Sterne haben in den letzten Monaten viel Gesprächsstoff geboten: Im Dezember flitzten die Sternschnuppen durch den Himmel, Kekse in Sternform wurden in rauen Mengen verzehrt – und dann gibt es da noch die beiden Sterne, über die die Bibel zu diskutieren anregt.

Da gibt es jenen, der über Bethlehem stand, damals. Der über dem Stall, in dem Jesus geboren worden ist, die Ankunft einer neuen Herrschaft angezeigt hat. Jenen also, der gestern, am Epiphaniasfest, das Zentrum des Evangeliums war. Und natürlich den, der zwischen den Buchstaben steht und für manche auch Zeichen einer neuen Herrschaft ist, die ihnen ihre schöne alte Sprache zunichtemachen will. Das Gendersternchen nämlich.

Erwählte, nicht Mitgemeinte

Johannes Modeß
ist evangelischer Theologe und Pfarrer an der Wiener Stadtkirche

Über die beiden Sterne gibt es momentan besonders viel zu sagen. Ihre beiden Orte haben sich im letzten Jahr einmal mehr als Kriegsschauplätze entpuppt. Bethlehem. Und die Sprache. Ein deutscher Komiker verkauft inzwischen T-Shirts mit der Botschaft, er gendere nicht, er habe ja schließlich einen Schulabschluss. In Niederösterreich und in einigen deutschen Bundesländern ist der Genderstern offiziell vom Himmel gefallen: In behördlichen Dokumenten ist er verboten, in Schularbeiten wird er mit dem Rotstift getilgt.

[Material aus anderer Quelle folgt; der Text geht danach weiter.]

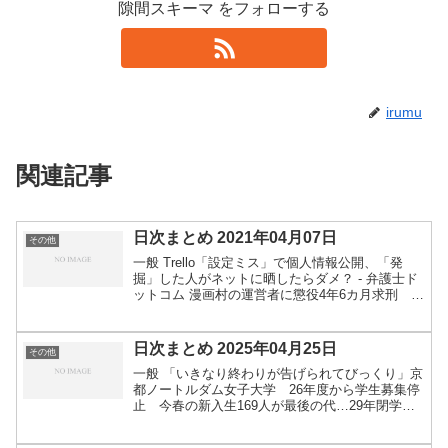
隙間スキーマ をフォローする
irumu
関連記事
日次まとめ 2021年04月07日
その他
一般 Trello「設定ミス」で個人情報公開、「発
掘」した人がネットに晒したらダメ？ - 弁護士ド
ットコム 漫画村の運営者に懲役4年6カ月求刑 著
作権法違反など：朝日新聞デジタル ウーバーに
110万ドルの賠償命令、ドライバーが視覚障害者
を乗...
日次まとめ 2025年04月25日
その他
一般 「いきなり終わりが告げられてびっくり」京
都ノートルダム女子大学 26年度から学生募集停
止 今春の新入生169人が最後の代…29年閉学見
通し 学生は「就職活動も授業も、丁寧にサポー
トする大学」（MBSニュース） - Yahoo!ニュー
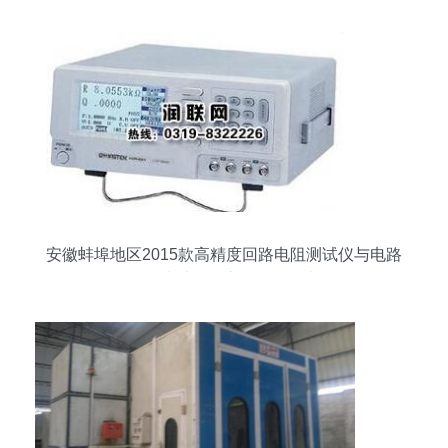
安徽蚌埠地区2015款高精度回路电阻测试仪与电路
板在线维修仪市场报价参考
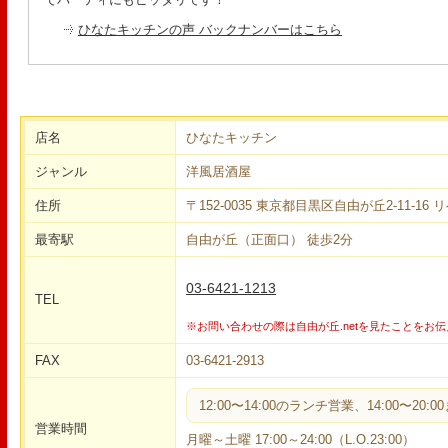
ひなたキッチンの声 バックナンバーはこちら
店名
ひなたキッチン
ジャンル
洋風居酒屋
住所
〒152-0035 東京都目黒区自由が丘2-11-16
最寄駅
自由が丘（正面口） 徒歩2分
03-6421-1213
TEL
※お問い合わせの際は自由が丘.netを見たことをお
FAX
03-6421-2913
12:00〜14:00のランチ営業、14:00〜2
営業時間
月曜～土曜 17:00～24:00（L.O.23:00）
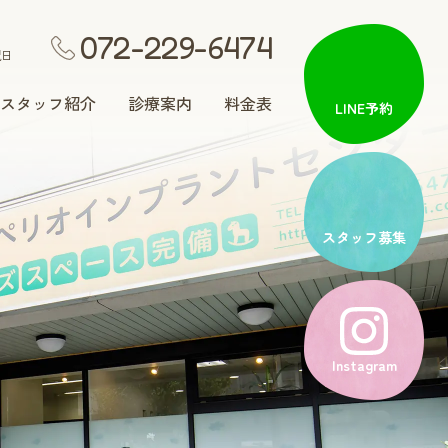
072-229-6474
祝日
スタッフ紹介
診療案内
料金表
LINE予約
矯正歯科
スタッフ募集
入れ歯治療
Instagram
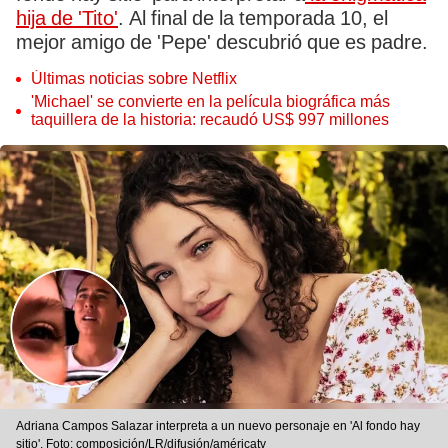
hija de 'Tito'
. Al final de la temporada 10, el
mejor amigo de 'Pepe' descubrió que es padre.
Últimas noticias sobre Netflix
'Michael' se convierte en la película biográfica más
taquillera de la historia: recaudó US$ 997 millones
Adriana Campos Salazar interpreta a un nuevo personaje en 'Al fondo hay
sitio'. Foto: composición/LR/difusión/américatv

In meinen Gottesdiensten ist hoffentlich von beiden Sternen etwas zu hören: Vom Stern über Bethlehem und der Geschichte, auf die er verweist. Aber auch vom Gendersternchen. Mir und anderen Pfarrer*innen, die auch diesen Stern aufblitzen lassen, wird dann manchmal vorgeworfen, wir würden uns blind und ohne Rückgrat einem scheinbaren Zeitgeist unterwerfen.

Genialer Analytiker

Lebenskunst
Sonntag, 7.1.2024, 7.05 Uhr, Ö1

Dabei habe ich das Gendern von niemand anderem gelernt als von Paulus: „Was gering ist vor der Welt und was verachtet ist, das hat Gott erwählt, was nichts ist, damit er zunichtemache, was etwas ist.“ So schreibt er es an die Gemeinde in Korinth und zeigt sich dabei als genialer Analytiker unserer Welt – und unserer Sprache.

Denn auch in unserer Sprache machen wir Menschen zu ‚Nichtsen‘: Indem wir behaupten, sie seien mitgemeint; sie seien nicht so wichtig, indem wir ihre Realitäten ausblenden. Oder auch, indem wir Bilder verwenden, die entmenschlichen. Wenn wir etwa von Flüchtlingswellen sprechen und es dabei den Gehirnen der Zuhörenden fast unmöglich machen, an Menschen zu denken.

Holt sie hervor

Und Paulus gibt uns – den Christ*innen – einen Auftrag mit: „Erinnert, wo immer ihr könnt, daran: Alle, die durch das Netz der Sprache fallen, die sind von Gott erwählt. Die Mitgemeinten, die Ausgeblendeten, die unsichtbar gemachten – Gott sieht ihre Lebensrealitäten.“

Der Genderstern erinnert zumindest an dieses, unser Dilemma: Zwischen den Buchstaben, zwischen den Zeilen unserer Sprache werden Menschen zum Verschwinden gebracht. „Holt sie hervor“, sagt Paulus und sagt, „sie sind von Gott erwählt.“

Schließlich hat auch der Stern über Bethlehem für den christlichen Glauben genau dies angezeigt: Gott selbst wäre vielleicht unsichtbar gemacht worden. Bei den üblichen Herrschaftslogiken damals wäre ein Weltherrscher im Stall übersehen worden, ein Nichts geblieben. Hätte nicht ein Stern auf ihn aufmerksam gemacht.